* _MATERIAL TO PROCESS_:
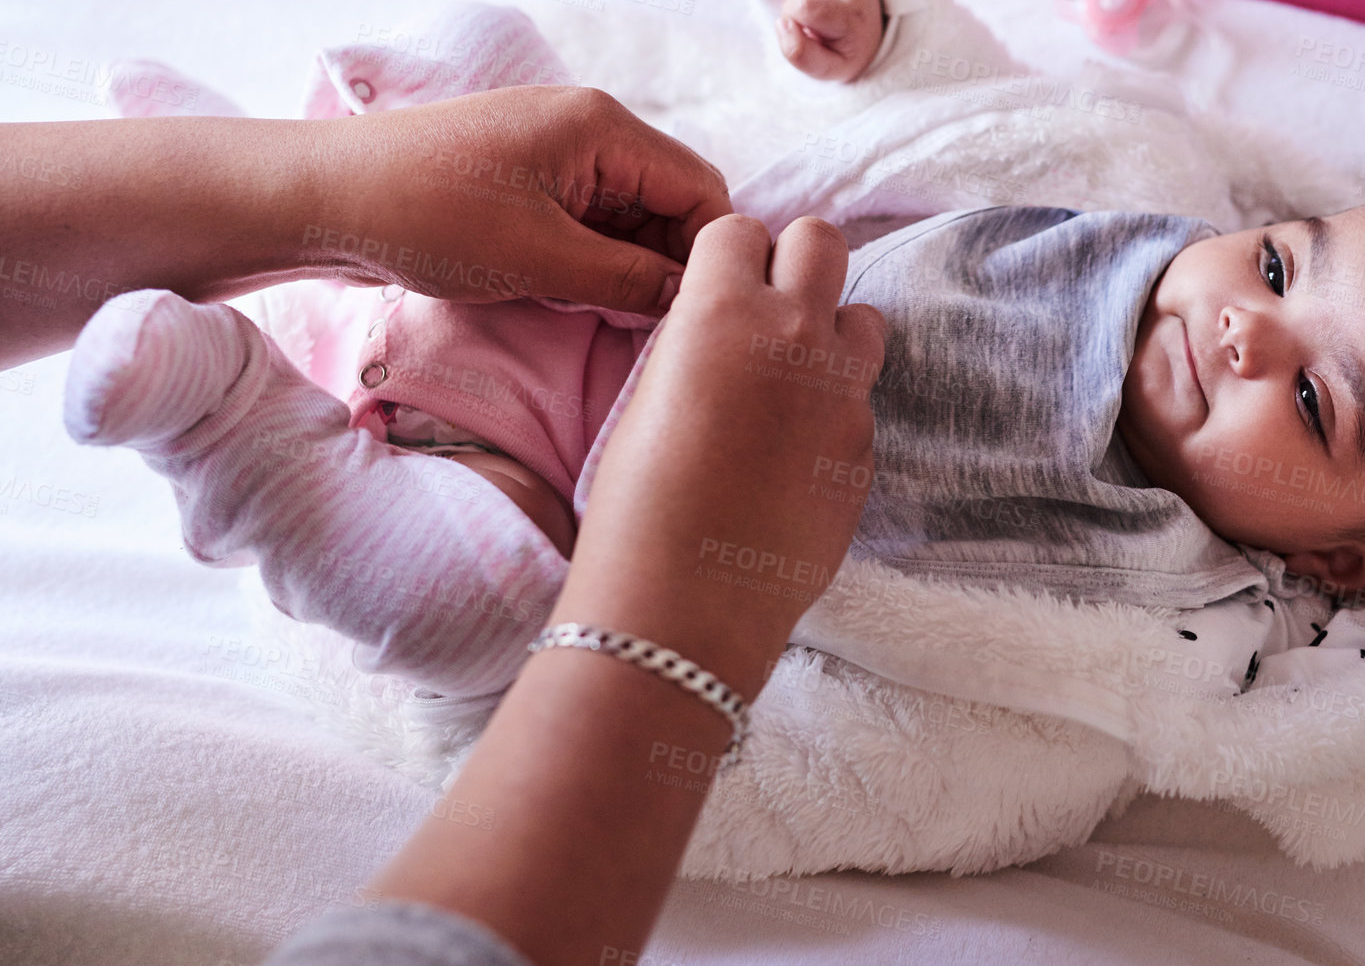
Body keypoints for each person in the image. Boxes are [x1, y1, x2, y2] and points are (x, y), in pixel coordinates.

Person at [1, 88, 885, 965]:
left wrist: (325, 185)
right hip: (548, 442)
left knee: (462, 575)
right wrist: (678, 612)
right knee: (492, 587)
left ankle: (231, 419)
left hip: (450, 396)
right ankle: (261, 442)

...

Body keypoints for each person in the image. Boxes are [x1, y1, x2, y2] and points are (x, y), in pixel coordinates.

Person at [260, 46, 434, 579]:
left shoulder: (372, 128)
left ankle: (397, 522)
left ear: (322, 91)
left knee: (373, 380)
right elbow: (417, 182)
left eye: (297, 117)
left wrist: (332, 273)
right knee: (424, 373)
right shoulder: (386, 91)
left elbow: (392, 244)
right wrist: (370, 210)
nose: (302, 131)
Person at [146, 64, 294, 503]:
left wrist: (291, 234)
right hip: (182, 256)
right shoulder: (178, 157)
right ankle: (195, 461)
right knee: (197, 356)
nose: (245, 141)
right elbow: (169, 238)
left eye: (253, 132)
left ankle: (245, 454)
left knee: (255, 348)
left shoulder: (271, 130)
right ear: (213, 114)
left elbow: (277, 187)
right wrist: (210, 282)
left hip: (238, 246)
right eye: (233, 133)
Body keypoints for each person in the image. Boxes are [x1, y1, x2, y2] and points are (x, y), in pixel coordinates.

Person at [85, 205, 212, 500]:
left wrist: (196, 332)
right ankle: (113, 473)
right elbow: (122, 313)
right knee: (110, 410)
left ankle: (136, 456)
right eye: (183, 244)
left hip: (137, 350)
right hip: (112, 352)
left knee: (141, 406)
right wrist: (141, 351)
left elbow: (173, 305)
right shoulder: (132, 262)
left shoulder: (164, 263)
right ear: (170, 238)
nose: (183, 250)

---

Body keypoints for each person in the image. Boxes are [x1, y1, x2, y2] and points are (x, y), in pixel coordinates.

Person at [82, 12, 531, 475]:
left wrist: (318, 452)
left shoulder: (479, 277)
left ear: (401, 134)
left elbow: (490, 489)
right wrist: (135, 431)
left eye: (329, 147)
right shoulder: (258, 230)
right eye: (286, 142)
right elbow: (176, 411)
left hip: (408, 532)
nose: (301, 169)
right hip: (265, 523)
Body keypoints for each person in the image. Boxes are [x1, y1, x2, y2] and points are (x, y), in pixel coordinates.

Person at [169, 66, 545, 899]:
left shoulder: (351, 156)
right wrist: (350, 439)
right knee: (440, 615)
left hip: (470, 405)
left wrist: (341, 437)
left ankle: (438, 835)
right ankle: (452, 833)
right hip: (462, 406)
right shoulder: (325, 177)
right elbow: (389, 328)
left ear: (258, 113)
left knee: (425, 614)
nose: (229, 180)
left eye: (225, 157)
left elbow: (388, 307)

* _DIRECTIONS_: Search the entries for "wrist" and show every line that has it.

* _COMPLETED EXERCISE_:
left wrist: (325, 185)
right wrist: (678, 612)
left wrist: (332, 273)
right wrist: (370, 210)
left wrist: (291, 234)
right wrist: (210, 282)
left wrist: (196, 332)
right wrist: (141, 351)
left wrist: (318, 452)
right wrist: (135, 431)
right wrist: (350, 439)
left wrist: (341, 437)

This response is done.